• 23 de dezembro de 2016

    Agir e relaxar

    Este post é um complemento do post “O direito de viver”. Sua função é dar uma amplitude maior ao leitor à respeito de dois elementos distintos com os quais fazemos muita confusão: ações da vontade e ações que não envolvem a vontade.

    À primeira vista parece estranho pensarmos em uma ação que não envolva a vontade, ou seja, como posso agir sem ter a vontade para fazer isso? Se você pensar no seu corpo tudo começa a ficar muito simples: inúmeros processos estão ocorrendo em você neste exato momento, vários deles você não está fazendo por “vontade” e outros você sequer tem consciência.

    O nosso cérebro assim como a nossa pessoa funcionam de maneira similar. Existem elementos os quais pensamos, decidimos e agimos. Por exemplo a movimentação dos músculos estriados esqueléticos, conhecido como “músculos da vontade”. Você mexe sua perna usando a vontade, você decide movê-la e ela se move. Ao longo do tempo padronizamos a maneira de nos mover e fazemos isso sem prestar atenção, porém, se o fizermos podemos interferir no curso de uma determinada ação.

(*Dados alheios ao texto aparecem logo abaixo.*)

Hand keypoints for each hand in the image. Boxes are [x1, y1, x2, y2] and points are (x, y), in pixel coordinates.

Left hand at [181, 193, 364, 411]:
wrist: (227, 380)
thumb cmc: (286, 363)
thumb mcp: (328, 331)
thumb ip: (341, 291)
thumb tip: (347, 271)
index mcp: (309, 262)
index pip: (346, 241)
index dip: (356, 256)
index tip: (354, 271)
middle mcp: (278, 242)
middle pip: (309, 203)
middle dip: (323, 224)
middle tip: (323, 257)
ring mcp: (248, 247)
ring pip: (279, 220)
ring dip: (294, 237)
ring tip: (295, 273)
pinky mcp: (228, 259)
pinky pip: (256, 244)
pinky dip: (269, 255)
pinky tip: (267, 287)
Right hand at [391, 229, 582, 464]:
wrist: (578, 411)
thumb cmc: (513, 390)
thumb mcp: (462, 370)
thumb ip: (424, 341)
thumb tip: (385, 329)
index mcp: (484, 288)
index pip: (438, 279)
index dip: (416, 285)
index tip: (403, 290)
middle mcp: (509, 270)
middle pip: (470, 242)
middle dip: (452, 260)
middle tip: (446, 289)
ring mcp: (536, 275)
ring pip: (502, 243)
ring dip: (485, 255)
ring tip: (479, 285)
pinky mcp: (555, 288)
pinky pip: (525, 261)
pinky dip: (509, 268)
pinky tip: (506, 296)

    Outros tecidos musculares como os do coração, do estômago e intestinos nós não controlamos através da vontade. Não conseguimos fazer nosso coração disparar ou interromper sua movimentação da mesma maneira com a qual abrimos e fechamos nossa mão. Quando muito conseguimos inferir no processo através de outros procedimentos, por exemplo: sabemos que se modificarmos o ritmo de nossa respiração podemos alterar os batimentos cardíacos. Porém a influência é indireta.

    Assim como a musculatura, existem outros elementos como crenças, emoções e pensamentos dos quais sequer temos consciência. Isso não se trata apenas do conhecido inconsciente freudiano, mas também de processos que influenciam nossa psique e nem sequer existem nela seria o que Damásio propõe como uma espécie de “inconsciente biológico”.

    Por exemplo, podemos inferir na raiva através de repensar aquilo que nos causa raiva, encontrar maneiras de expressar nossa raiva, aprender a nos acalmar quando ela surge, porém nenhum ser humano pode dizer que não possui raiva dentro de si. Quer você tenha ou não consciência de sua raiva, ela existe, assim como sua bile e o ácido gástrico no seu estômago.

    Portanto em alguns casos é imperativo o uso da consciência e da ação voluntária para realizarmos mudanças. Tomadas de atitude, reflexões para tomada de decisões e mudanças de hábitos são exemplos disso. Já outras não. Um exemplo clássico é o choro. Não precisamos fazer absolutamente nada para chorar. Em consultório, o grande desafio de muitas pessoas ao sentirem tristeza é o de deixar de querer agir de maneira voluntária sobre a emoção e simplesmente deixá-la se manifestar.

    Este é um nível complexo de ser compreendido e aceito em nossa cultura que visa sempre o controle. Abrir mão do voluntário é abrir, de certa forma, mão do controle. Sendo mais preciso seria simplesmente passar o controle da consciência para outra parte do corpo humano. Porém, você pode indagar: porque eu faria isso?

    Trago a resposta da biologia. A consciência é mais uma das funções da biologia. Ela, por si só, não dá conta de tudo. Pense no sono, por exemplo, pessoas que tem problemas com sono, em geral tem problemas com entrega e com se soltar. Porque? Porque dormir é abrir mão da consciência e permitir que o corpo assuma o controle. Nosso sistema nervoso é composto por partes que envolvem a consciência e partes que não envolvem. Assim, aprender a se soltar é aprender a usar o seu sistema nervoso como um todo.

    Aí, talvez, entre, além do medo, o orgulho ferido que o ser humano tem. “Como assim não controlo toda a minha vida?”, não, não controla. Não, suas decisões não são completamente influenciadas pelo seu maravilhoso sistema de raciocínio, existem nas suas ações e pensamentos vários elementos que influenciam diretamente e que você sequer sabe que existem. E isso não é ruim. Pelo contrário, isso significa que sua biologia está funcionando perfeitamente.

    Assim gostaria de propor ao leitor que compreenda e tente permitir-se deixar-se nas mãos de si mesmo às vezes. Entregar-se a invés de controlar é a solução da vida de muitas pessoas. Isso nada tem a ver com irresponsabilidade e nem mesmo com fuga, é, na verdade, um trabalho árduo de auto conhecimento que desemboca na percepção de quando devemos nos entregar à nossa inconsciência e quando não devemos fazer isso.

    Em relação ao post citado acima, do qual este é complemento, gostaria de salientar que muitas pessoas não conseguem se entregar e, por este motivo, não conseguem atingir aquela “centelha de vida”. Outras foram e sentem-se, ainda, impedidas de fazer isso. Porém a resposta não está na vontade, mas sim na entrega.